İlk Derece Mahkemesi kararının özeti: …İdare Mahkemesince; olaya ilişkin olarak düzenlenen Adli Tıp Kurumu Başkanlığı 2. İhtisas Kurulu'nun raporunda, davacıya yapılan enjeksiyon neticesinde oluşan sinir hasarının önceden öngörülemeyecek ve önlenemeyecek ve her türlü özene rağmen oluşabilecek herhangi bir kusur ve ihmalden kaynaklanmayan komplikasyon olduğunun belirtildiği, söz konusu rapor ve dava dosyasında bulunan bilgi ve belgelerin birlikte değerlendirilmesinden, davacıda meydana gelen zararın davalı idarece yapılan kusurlu eylemlerden kaynaklandığının şüpheden uzak ve kesin bir biçimde ortaya konulamadığı ve olayda kusursuz sorumluluk ilkelerinden söz etmenin de hukuken mümkün olmadığı gerekçesiyle davanın reddine, karar tarihinde yürülükte bulunan Avukatlık Asgari Ücret Tarifesi uyarınca 1.000,00 TL vekalet ücretinin davacıdan alınarak davalı idareye verilmesine karar verilmiştir.
TEMYİZ_EDENLERİN_İDDİALARI : Davacı tarafından, enjeksiyon öncesi oluşacak komplikasyonlar hakkında bilgilendirme yapılarak onamın alınmadığı, idarenin (özellikle sağlık hizmetlerinde) yaptığı işlemlerin ve verdiği hizmetlerin sonunda kişilerin uğrayabileceği zararları açıkça bildirmek ve rızalarını almak zorunda olduğu, aksi halde doğacak zararlardan kusursuz olarak sorumlu olacağı, Mahkemenin enjeksiyon işleminin riskli tıbbi müdahale olduğu hususuna hiç değinmediği, sinir hasarına neden olacak kadar riskli bu tarz müdahalelere maruz kalan bireylerin yaşam haklarını ve sağlık güvencelerini devletin teminat altına alması gerektiği, yeterli bilgilendirme yapmayan ve onam almayan idarenin kusurlu bulunduğu ve ilk derece mahkemenin vermiş olduğu davanın reddi yolundaki kararın bozulması gerektiği ileri sürülmektedir.

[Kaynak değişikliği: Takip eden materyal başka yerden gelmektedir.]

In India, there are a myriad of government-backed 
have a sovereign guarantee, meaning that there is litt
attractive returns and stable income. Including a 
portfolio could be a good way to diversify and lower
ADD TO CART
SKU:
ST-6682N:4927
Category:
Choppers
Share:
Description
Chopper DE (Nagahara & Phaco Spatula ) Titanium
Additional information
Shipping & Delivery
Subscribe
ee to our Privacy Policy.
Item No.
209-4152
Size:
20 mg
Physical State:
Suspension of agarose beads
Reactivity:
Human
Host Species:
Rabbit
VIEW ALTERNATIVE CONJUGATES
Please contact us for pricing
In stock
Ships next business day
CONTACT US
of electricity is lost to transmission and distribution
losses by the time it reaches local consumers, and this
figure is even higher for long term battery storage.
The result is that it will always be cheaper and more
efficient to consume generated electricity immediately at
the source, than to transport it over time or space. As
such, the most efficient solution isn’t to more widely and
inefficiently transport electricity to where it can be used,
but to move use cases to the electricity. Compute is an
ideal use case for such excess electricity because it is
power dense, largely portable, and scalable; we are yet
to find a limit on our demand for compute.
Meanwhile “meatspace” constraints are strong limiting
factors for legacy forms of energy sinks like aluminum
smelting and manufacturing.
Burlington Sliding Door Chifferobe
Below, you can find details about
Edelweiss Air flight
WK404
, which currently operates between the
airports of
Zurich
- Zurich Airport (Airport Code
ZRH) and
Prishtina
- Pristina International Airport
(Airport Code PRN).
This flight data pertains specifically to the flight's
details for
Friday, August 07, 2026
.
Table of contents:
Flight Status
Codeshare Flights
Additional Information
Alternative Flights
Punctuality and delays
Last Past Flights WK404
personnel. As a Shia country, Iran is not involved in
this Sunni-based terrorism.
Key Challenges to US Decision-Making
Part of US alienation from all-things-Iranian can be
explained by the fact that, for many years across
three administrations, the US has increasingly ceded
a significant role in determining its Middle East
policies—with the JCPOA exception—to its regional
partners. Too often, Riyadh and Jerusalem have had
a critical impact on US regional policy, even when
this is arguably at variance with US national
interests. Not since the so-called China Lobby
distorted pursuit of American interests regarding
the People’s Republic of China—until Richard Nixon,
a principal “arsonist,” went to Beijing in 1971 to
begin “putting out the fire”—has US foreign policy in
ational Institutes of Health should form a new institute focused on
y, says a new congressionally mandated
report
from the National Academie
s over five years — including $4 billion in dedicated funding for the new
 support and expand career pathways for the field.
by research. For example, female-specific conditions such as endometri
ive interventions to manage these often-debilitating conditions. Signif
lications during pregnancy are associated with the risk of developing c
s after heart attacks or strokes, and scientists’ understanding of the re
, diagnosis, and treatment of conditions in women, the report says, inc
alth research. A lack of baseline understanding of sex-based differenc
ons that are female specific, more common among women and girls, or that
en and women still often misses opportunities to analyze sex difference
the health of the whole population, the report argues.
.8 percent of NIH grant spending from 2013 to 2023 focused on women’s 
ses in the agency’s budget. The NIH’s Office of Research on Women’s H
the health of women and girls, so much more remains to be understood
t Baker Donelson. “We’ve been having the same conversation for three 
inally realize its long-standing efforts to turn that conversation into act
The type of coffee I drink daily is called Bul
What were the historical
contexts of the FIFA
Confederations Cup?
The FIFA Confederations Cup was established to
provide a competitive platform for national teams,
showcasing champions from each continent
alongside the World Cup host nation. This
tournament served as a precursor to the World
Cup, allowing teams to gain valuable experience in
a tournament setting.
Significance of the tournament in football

Davalı idare tarafından, davanın ret ile sonuçlanması hâlinde maddi tazminat bakımından Avukatlık Asgari Ücret Tarifesinin üçüncü kısmına göre; manevi tazminat bakımından ise, Tarifenin ikinci kısmının ikinci bölümüne göre ayrı bir kalem olarak avukatlık ücretine hükmolunması gerektiği, temyiz konusu karar ile maddi ve manevi tazminat için ayrı ayrı kalemler halinde vekalet ücretine hükmedilmesi gerekirken idareleri lehine 1.000,00 TL olmak üzere sadece tek bir maktu vekalet ücretine hükmedilmesinin mevzuata aykırı olduğu, Mahkeme kararının vekâlet ücretine ilişkin kısmının bozulmasına karar verilmesi gerektiği ileri sürülmektedir.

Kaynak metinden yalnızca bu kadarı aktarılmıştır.